Many families have scapegoats, and, since people don’t usually like to see themselves as jerks, they agree to believe that the scapegoat somehow deserves this treatment. If there is someone like this in your family, take a closer look at that agreement. Have you ever really bothered to question the family party line about this person? Assume, just for the sake of argument, that everything this family member says is true, and ask yourself how your own behavior must look – and feel – to them.
And when someone dies, understand that grieving is complicated for family members who had a difficult relationship with the deceased. Don’t expect them to want to join in with fond memories. What the death means to them is that wrongs will never be redressed. Should you ask them to respect your grief by keeping their painful experiences to themselves? I don’t know. Would it seem fair for them to ask you to keep your positive experiences to yourself out of respect for their feelings?
Is it so terrible to speak honestly of the dead – and the living?
Justly integrating different reactions and constructively addressing grievances are among humankind’s greatest challenges.
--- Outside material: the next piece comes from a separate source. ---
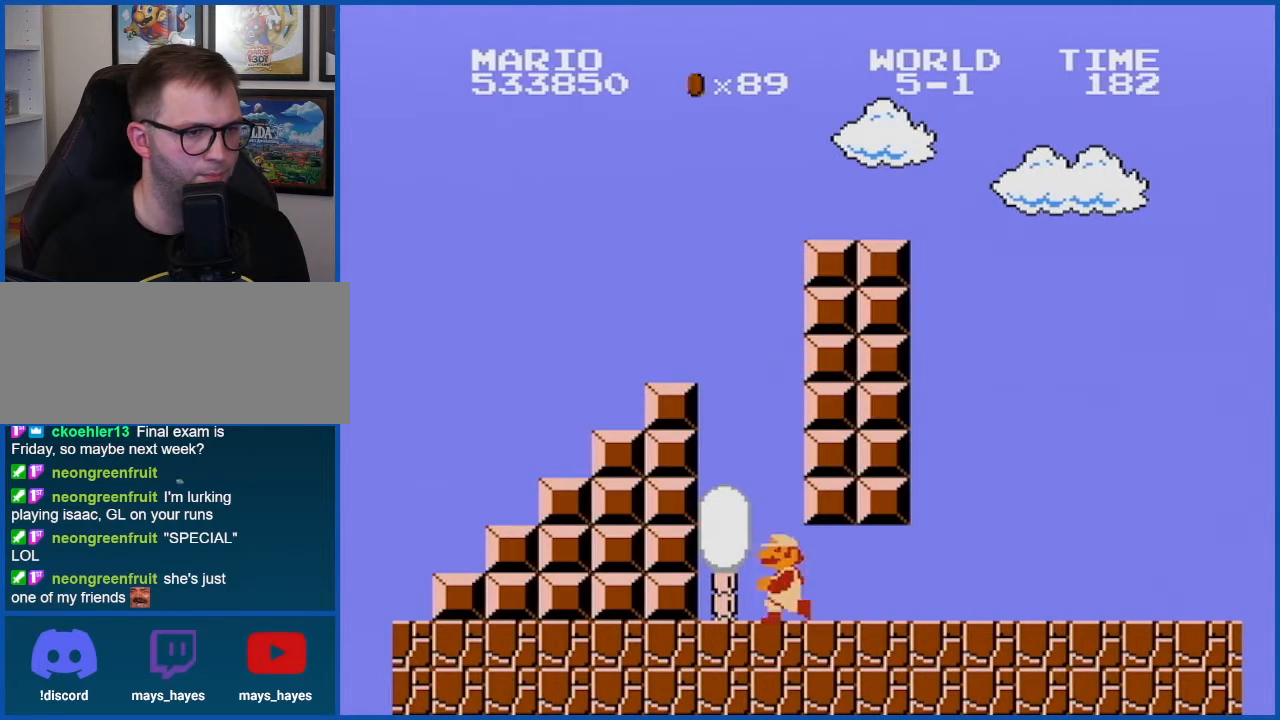
{"buttons": ["A", "B", "DPAD_LEFT"], "events": [[284, "A", "down"]]}
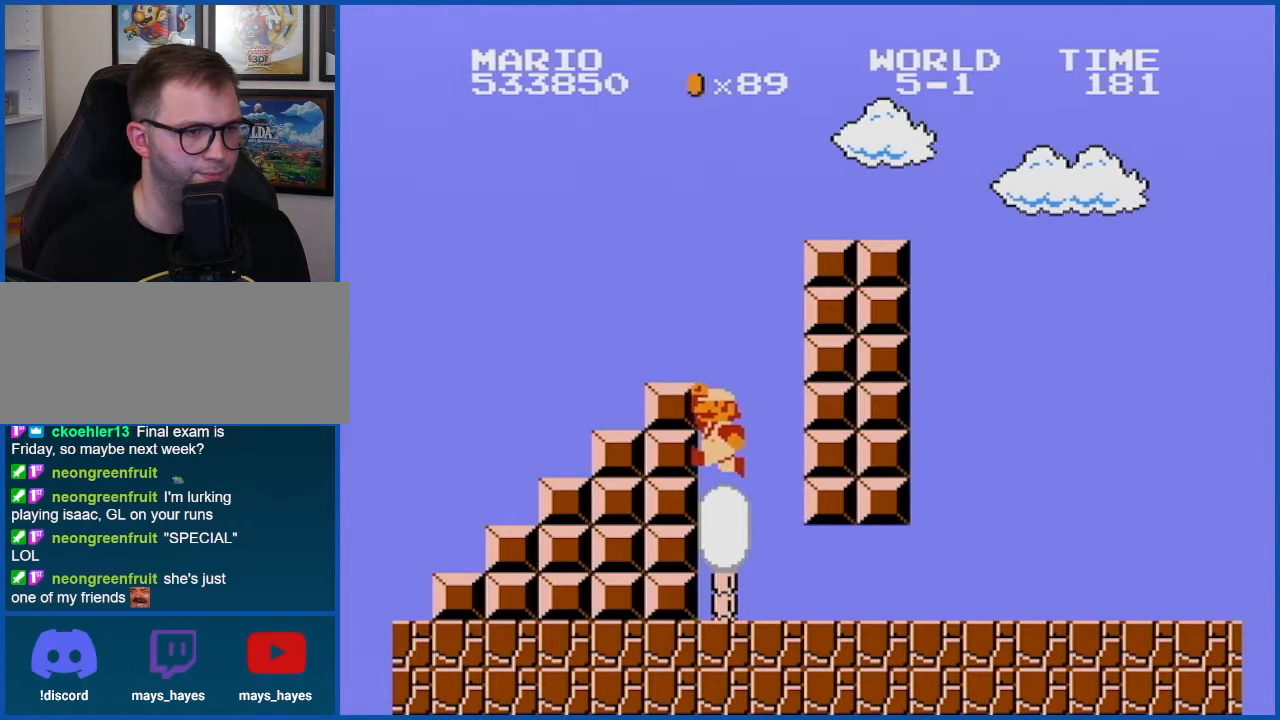
{"buttons": ["B", "DPAD_RIGHT"], "events": [[151, "DPAD_LEFT", "up"], [284, "A", "up"], [301, "DPAD_RIGHT", "down"]]}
I’ve been talking about personal life, but the same issues are at the core of criminal justice systems the world over. In societies convulsed by genocidal mass insanity, the need of victims to have both the actions and the harms against them publicly acknowledged by the perpetrators has gained new ascendancy.
But it doesn’t always seem like enough, when the damage is done, and the perpetrator suffers less than the victim. We have yet to successfully navigate the quagmire between punishment, justice and revenge. Maybe the best solution isn’t about addressing wrongs after the fact at all, but about learning how to live respectfully enough with each others’ differences that we prevent wrongs from happening in the first place.